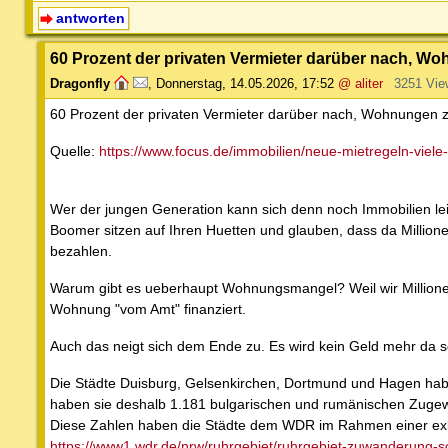
antworten
60 Prozent der privaten Vermieter darüber nach, W
Dragonfly
,
Donnerstag, 14.05.2026, 17:52
@ aliter
3251 Vie
60 Prozent der privaten Vermieter darüber nach, Wohnungen z
Quelle:
https://www.focus.de/immobilien/neue-mietregeln-viel
Wer der jungen Generation kann sich denn noch Immobilien lei
Boomer sitzen auf Ihren Huetten und glauben, dass da Millionew
bezahlen.
Warum gibt es ueberhaupt Wohnungsmangel? Weil wir Millione
Wohnung "vom Amt" finanziert.
Auch das neigt sich dem Ende zu. Es wird kein Geld mehr da
Die Städte Duisburg, Gelsenkirchen, Dortmund und Hagen ha
haben sie deshalb 1.181 bulgarischen und rumänischen Zugewan
Diese Zahlen haben die Städte dem WDR im Rahmen einer ex
https://www1.wdr.de/nrw/ruhrgebiet/ruhrgebiet-zuwanderung-so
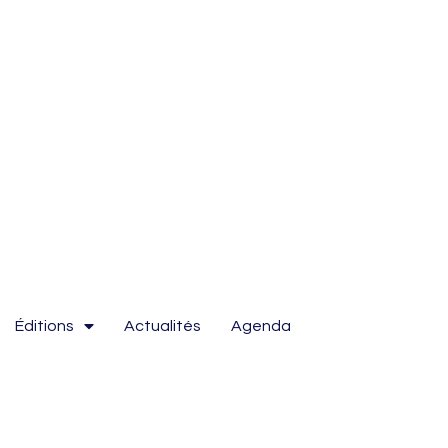
Éditions
Actualités
Agenda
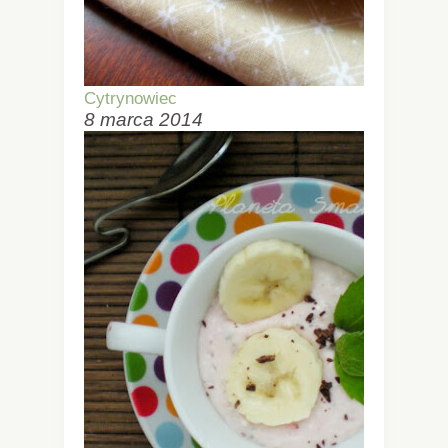
Cytrynowiec
8 marca 2014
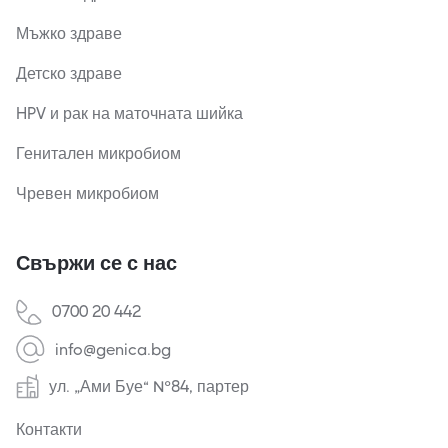
Мъжко здраве
Детско здраве
HPV и рак на маточната шийка
Генитален микробиом
Чревен микробиом
Свържи се с нас
0700 20 442
info@genica.bg
ул. „Ами Буе“ №84, партер
Контакти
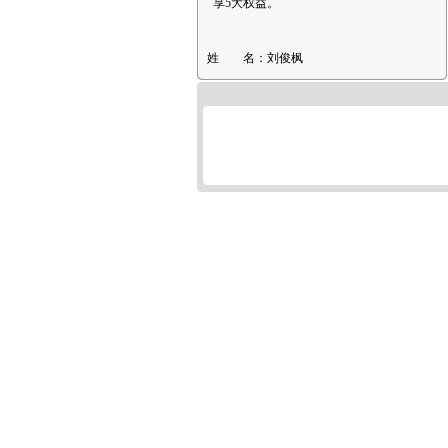
享5大权益。
姓 名：
刘俊枫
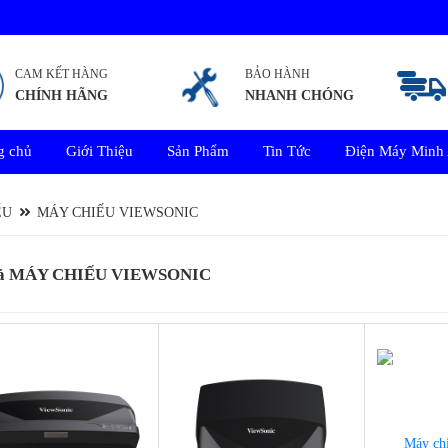
CAM KẾT HÀNG
BẢO HÀNH
CHÍNH HÃNG
NHANH CHÓNG
g chủ
Giới Thiệu
Sản Phẩm
Tin Tức
Điện Máy Minh
ẾU
MÁY CHIẾU VIEWSONIC
Cả MÁY CHIẾU VIEWSONIC
-10%
-12%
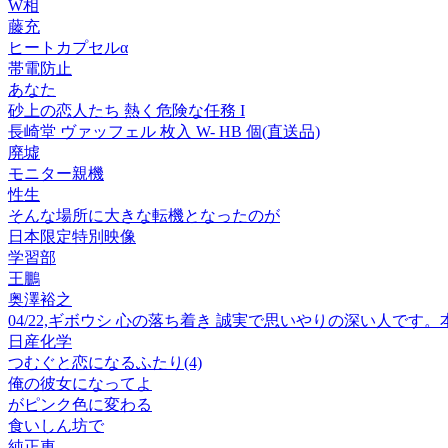
W相
藤充
ヒートカプセルα
帯電防止
あなた
砂上の恋人たち 熱く危険な任務 I
長崎堂 ヴァッフェル 枚入 W- HB 個(直送品)
廃墟
モニター親機
性生
そんな場所に大きな転機となったのが
日本限定特別映像
学習部
王鵬
奥澤裕之
04/22,ギボウシ 心の落ち着き 誠実で思いやりの深い人
日産化学
つむぐと恋になるふたり(4)
俺の彼女になってよ
がピンク色に変わる
食いしん坊で
純正車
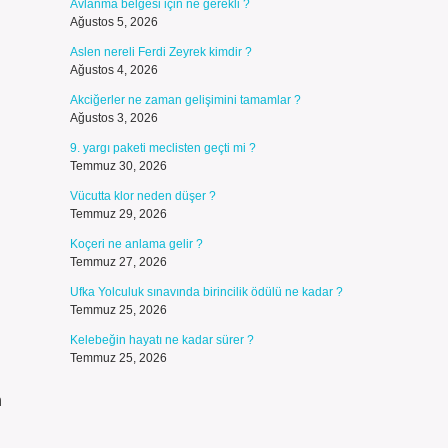
Avlanma belgesi için ne gerekli ?
Ağustos 5, 2026
Aslen nereli Ferdi Zeyrek kimdir ?
Ağustos 4, 2026
Akciğerler ne zaman gelişimini tamamlar ?
Ağustos 3, 2026
9. yargı paketi meclisten geçti mi ?
Temmuz 30, 2026
Vücutta klor neden düşer ?
Temmuz 29, 2026
Koçeri ne anlama gelir ?
Temmuz 27, 2026
Ufka Yolculuk sınavında birincilik ödülü ne kadar ?
Temmuz 25, 2026
Kelebeğin hayatı ne kadar sürer ?
Temmuz 25, 2026
n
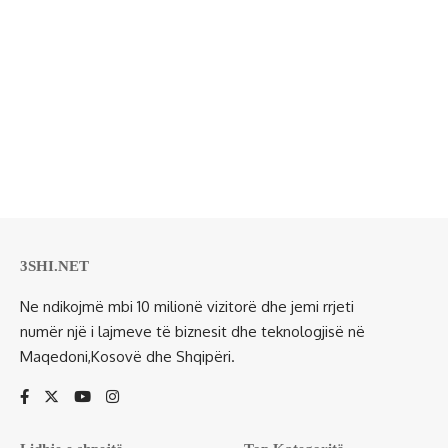
3SHI.NET
Ne ndikojmë mbi 10 milionë vizitorë dhe jemi rrjeti
numër një i lajmeve të biznesit dhe teknologjisë në
Maqedoni,Kosovë dhe Shqipëri.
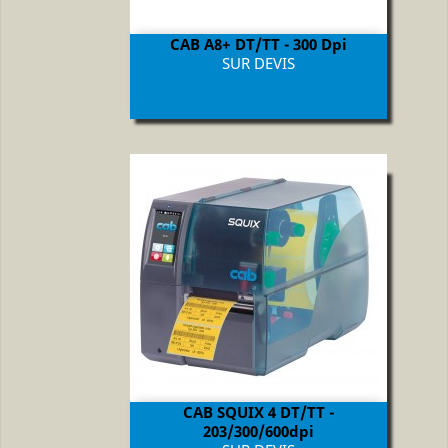
CAB A8+ DT/TT - 300 Dpi
Prix
SUR DEVIS
CAB SQUIX 4 DT/TT -
203/300/600dpi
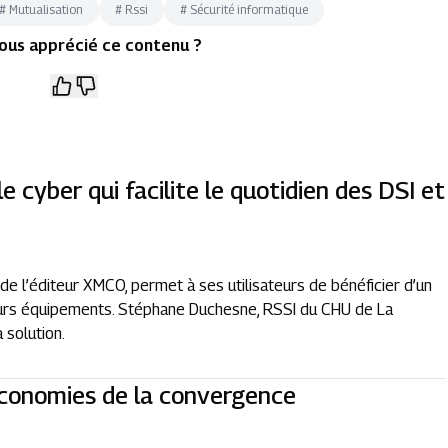
#
Mutualisation
#
Rssi
#
Sécurité informatique
ous apprécié ce contenu ?
le cyber qui facilite le quotidien des DSI et
 de l’éditeur XMCO, permet à ses utilisateurs de bénéficier d’un
 leurs équipements. Stéphane Duchesne, RSSI du CHU de La
 solution.
économies de la convergence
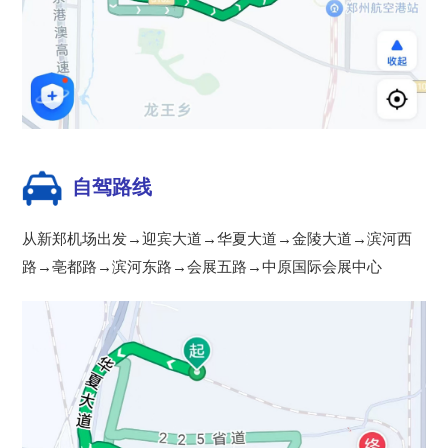
自驾路线
从新郑机场出发→迎宾大道→华夏大道→金陵大道→滨河西
路→亳都路→滨河东路→会展五路→中原国际会展中心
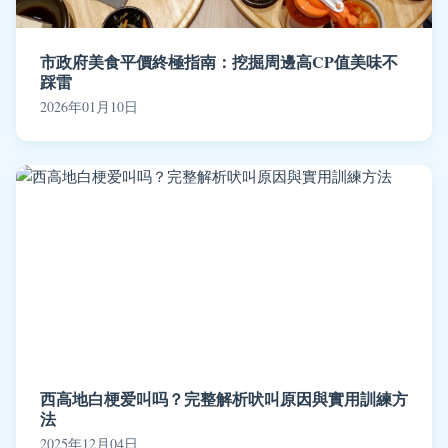
市政府美食平價終極指南：挖掘周邊高CP值美味不
踩雷
2026年01月10日
西高地白梗爱叫吗？完整解析吠叫原因與實用訓練方
法
2025年12月04日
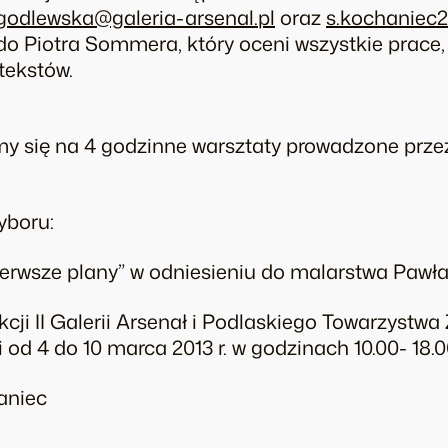
godlewska@galeria-arsenal.pl
oraz
s.kochaniec
do Piotra Sommera, który oceni wszystkie prace, 
tekstów.
my się na 4 godzinne warsztaty prowadzone prz
yboru:
pierwsze plany” w odniesieniu do malarstwa Pawła
kcji II Galerii Arsenał i Podlaskiego Towarzystw
 od 4 do 10 marca 2013 r. w godzinach 10.00- 18.
aniec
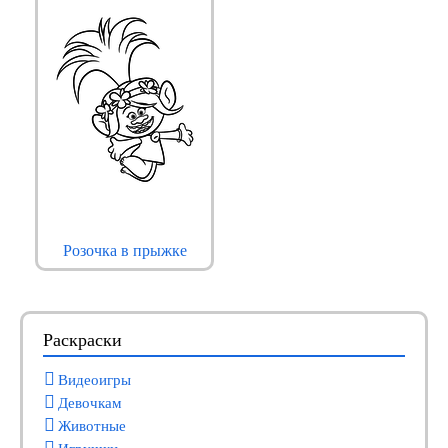
Розочка в прыжке
Раскраски
Видеоигры
Девочкам
Животные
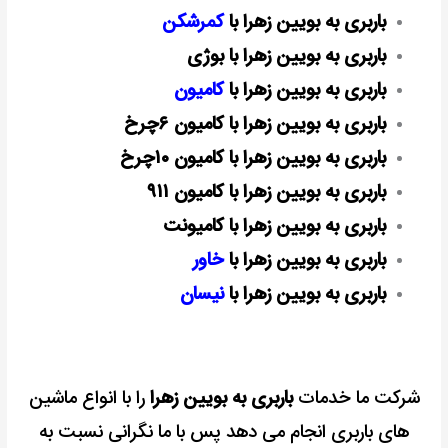
باربری به بویین زهرا با
کمرشکن
باربری به بویین زهرا با بوژی
باربری به بویین زهرا با
کامیون
باربری به بویین زهرا با کامیون ۶چرخ
باربری به بویین زهرا با کامیون ۱۰چرخ
باربری به بویین زهرا با کامیون ۹۱۱
باربری به بویین زهرا با کامیونت
باربری به بویین زهرا با
خاور
باربری به بویین زهرا با
نیسان
شرکت ما خدمات
باربری به بویین زهرا
را با انواع ماشین
های باربری انجام می دهد پس با ما نگرانی نسبت به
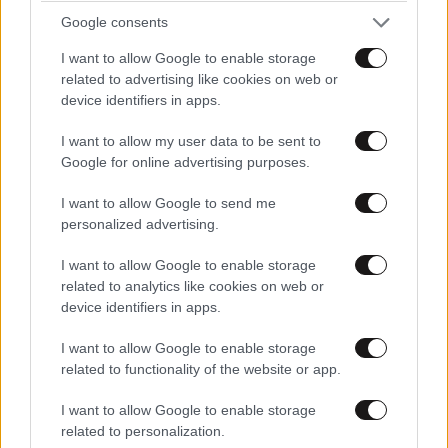
Google consents
I want to allow Google to enable storage
Ακολουθήστε
το
Newsbeast
στο Viber και
related to advertising like cookies on web or
μάθετε
πρώτοι
τα
σημαντικότερα νέα
device identifiers in apps.
I want to allow my user data to be sent to
Google for online advertising purposes.
I want to allow Google to send me
Μουντιάλ 2026
personalized advertising.
I want to allow Google to enable storage
related to analytics like cookies on web or
device identifiers in apps.
I want to allow Google to enable storage
related to functionality of the website or app.
I want to allow Google to enable storage
related to personalization.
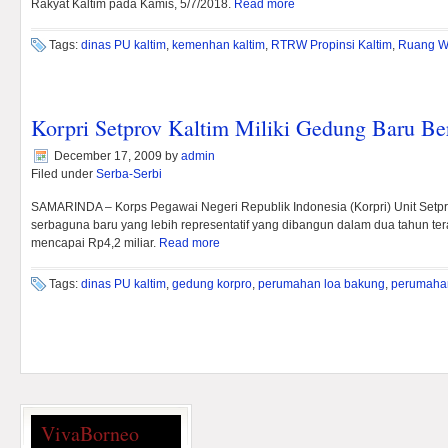
Rakyat Kaltim pada Kamis, 5/7/2018.
Read more
Tags:
dinas PU kaltim
,
kemenhan kaltim
,
RTRW Propinsi Kaltim
,
Ruang W
Korpri Setprov Kaltim Miliki Gedung Baru Ber
December 17, 2009
by
admin
Filed under
Serba-Serbi
SAMARINDA – Korps Pegawai Negeri Republik Indonesia (Korpri) Unit Setpro
serbaguna baru yang lebih representatif yang dibangun dalam dua tahun ter
mencapai Rp4,2 miliar.
Read more
Tags:
dinas PU kaltim
,
gedung korpro
,
perumahan loa bakung
,
perumaha
VivaBorneo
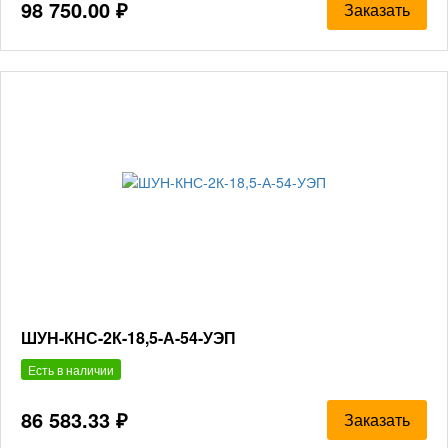
98 750.00 ₽
Заказать
ШУН-КНС-2К-18,5-А-54-УЭП
Есть в наличии
86 583.33 ₽
Заказать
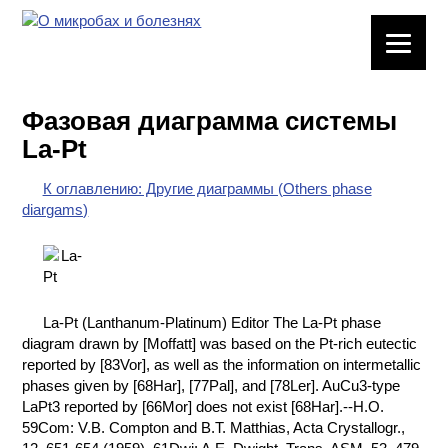
ЛАБОРАТОРНОЕ
ОБОРУДОВАНИЕ
Фазовая диаграмма системы
ХИМИЧЕСКАЯ
La-Pt
ПОСУДА
К оглавлению: Другие диаграммы (Others phase
ВРЕДНЫЕ
diargams)
ФАКТОРЫ
МЕТОДЫ
ПРАКТИЧЕСКОЙ
ХИМИИ
La-Pt (Lanthanum-Platinum) Editor The La-Pt phase
diagram drawn by [Moffatt] was based on the Pt-rich eutectic
ХИМИЯ НА
reported by [83Vor], as well as the information on intermetallic
ПРОИЗВОДСТВЕ
phases given by [68Har], [77Pal], and [78Ler]. AuCu3-type
И ХИМИЧЕСКАЯ
LaPt3 reported by [66Mor] does not exist [68Har].--H.O.
ТЕХНОЛОГИЯ
59Com: V.B. Compton and B.T. Matthias, Acta Crystallogr.,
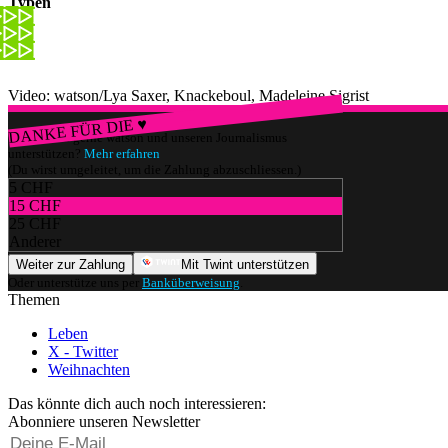
Typen
Video: watson/Lya Saxer, Knackeboul, Madeleine Sigrist
DANKE FÜR DIE ♥
Würdest du gerne watson und unseren Journalismus
unterstützen?
Mehr erfahren
(Du wirst umgeleitet, um die Zahlung abzuschliessen.)
5 CHF
15 CHF
25 CHF
Anderer
Weiter zur Zahlung
Mit Twint unterstützen
Oder unterstütze uns per
Banküberweisung
.
Themen
Leben
X - Twitter
Weihnachten
Das könnte dich auch noch interessieren:
Abonniere unseren Newsletter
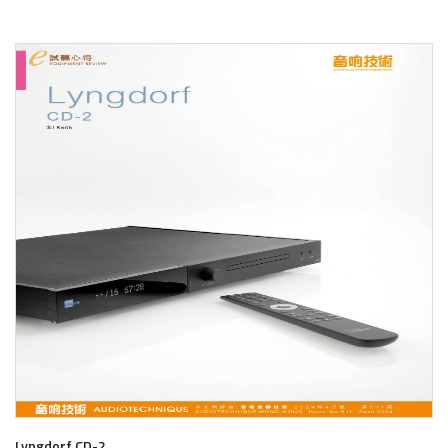
了解更多
Lyngdorf CD-2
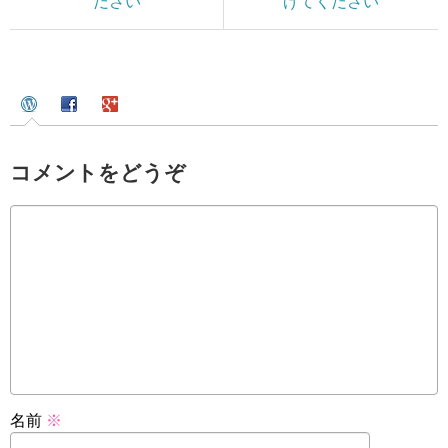
ださい
げてください
コメントをどうぞ
名前
※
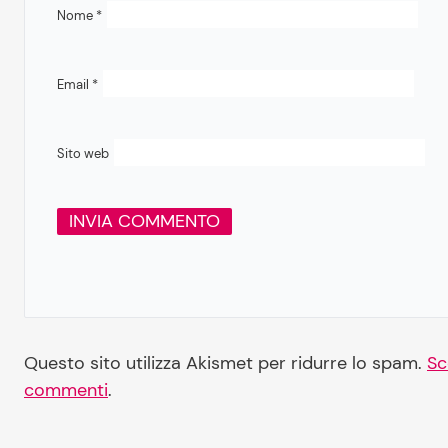
Nome
*
Email
*
Sito web
Questo sito utilizza Akismet per ridurre lo spam.
Sc
commenti
.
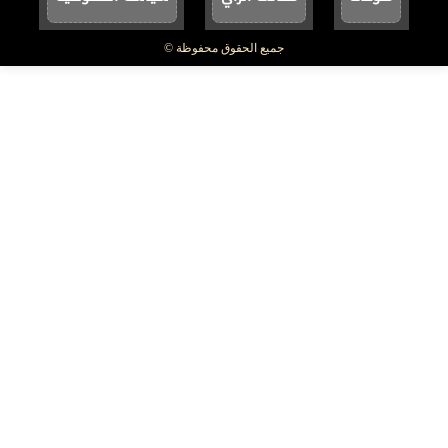
جميع الحقوق محفوظة ©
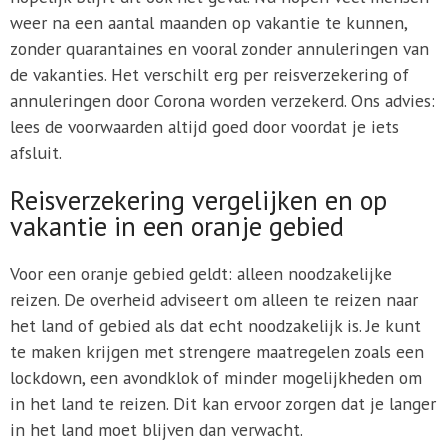
weer na een aantal maanden op vakantie te kunnen,
zonder quarantaines en vooral zonder annuleringen van
de vakanties. Het verschilt erg per reisverzekering of
annuleringen door Corona worden verzekerd. Ons advies:
lees de voorwaarden altijd goed door voordat je iets
afsluit.
Reisverzekering vergelijken en op
vakantie in een oranje gebied
Voor een oranje gebied geldt: alleen noodzakelijke
reizen. De overheid adviseert om alleen te reizen naar
het land of gebied als dat echt noodzakelijk is. Je kunt
te maken krijgen met strengere maatregelen zoals een
lockdown, een avondklok of minder mogelijkheden om
in het land te reizen. Dit kan ervoor zorgen dat je langer
in het land moet blijven dan verwacht.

# TASK DIRECTIONS:
Revise the entries above from their start through the line containing "Boomer sitzen auf", replacing "Vermieter" with "Eigentümer" and keeping everything else unchanged. Leave the pictures out of your answer.

# TASK RESPONSE:
antworten
60 Prozent der privaten Eigentümer darüber nach, W
Dragonfly
,
Donnerstag, 14.05.2026, 17:52
@ aliter
3251 Vie
60 Prozent der privaten Eigentümer darüber nach, Wohnungen z
Quelle:
https://www.focus.de/immobilien/neue-mietregeln-viel
Wer der jungen Generation kann sich denn noch Immobilien lei
Boomer sitzen auf Ihren Huetten und glauben, dass da Millionew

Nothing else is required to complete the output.